GIVEN TEXT section start

Runtime Roadmap — Lean `g-agent` Runtime¶

Last updated: 2026-02-12

This roadmap tracks runtime priorities for g-agent, while keeping it lightweight, cross-platform, and operator-controlled.

North Star¶

Build a personal assistant that is:

proactive (can initiate useful work),
memory-strong (recalls user context reliably across sessions),
workflow-capable (Google + browser + channel orchestration),
safe by default (strict boundaries for personal and guest modes).

Scope Boundaries¶

This roadmap is focused-scope.

In scope:

high-value runtime behavior
memory quality
proactive orchestration
security posture for mixed personal/guest usage
observability for daily operations

Out of scope:

heavy framework expansion
channel sprawl without clear reliability/ops value
large control-plane abstractions that reduce local clarity

Delta Tracks and Status¶

1) Execution Runtime with Checkpoints¶

Status: implemented (v1)

Implemented:

task lifecycle checkpoints (plan -> execute -> verify -> reflect -> done)

GIVEN TEXT section end

- WHAT IS EXPECTED
According to the g-agent runtime roadmap, what is the status of the track "Execution Runtime with Checkpoints"?

INFORMATION SHOWN section start

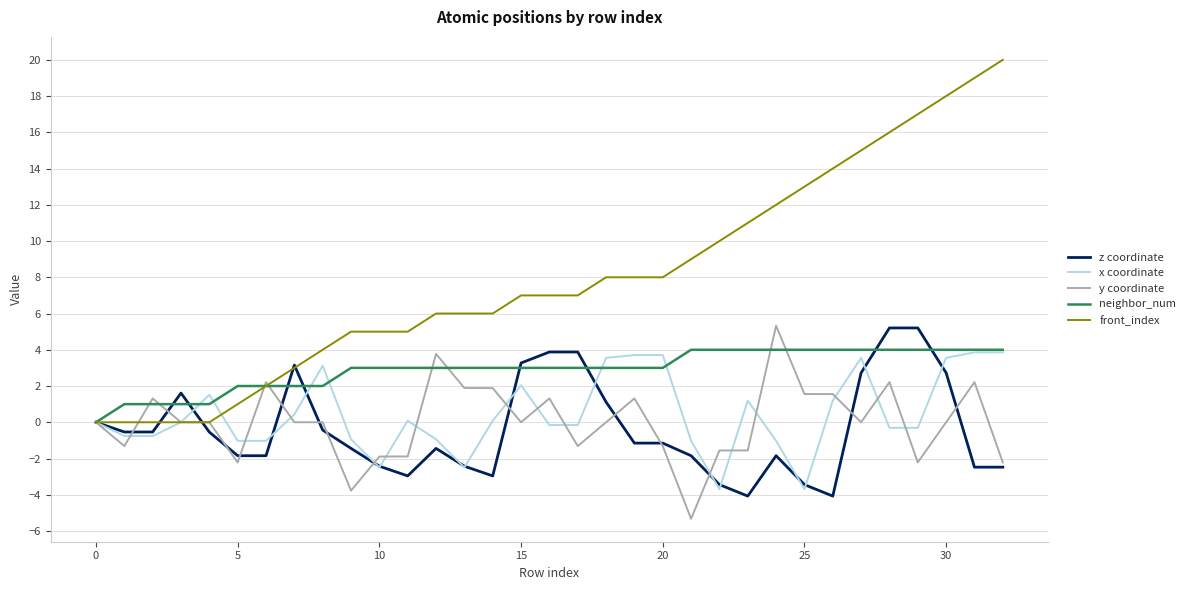

Which series has the largest range (max minus min)?

front_index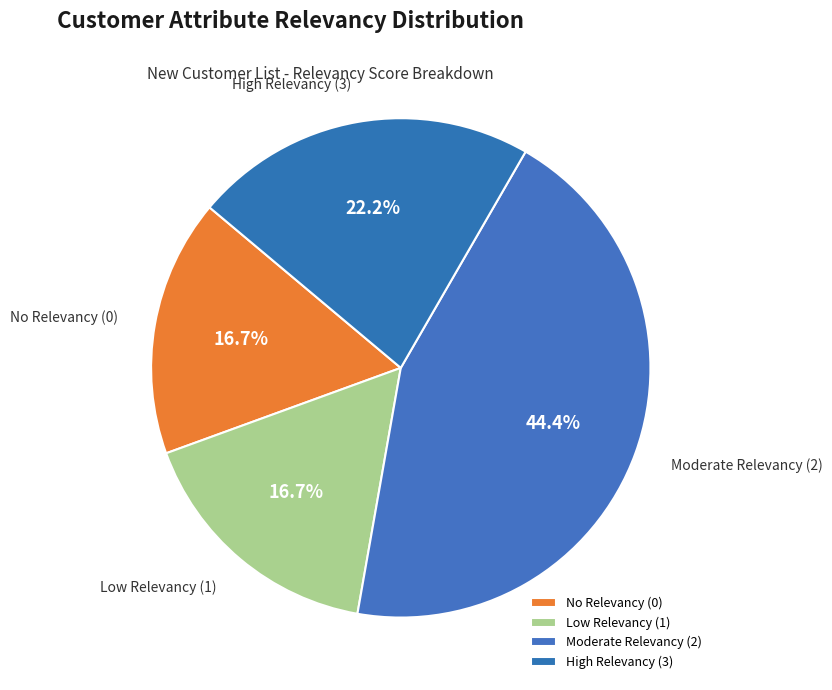

Is Moderate Relevancy (2) the majority of the pie?

No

INFORMATION SHOWN section end

- EXERCISE ANSWER
It is implemented (v1).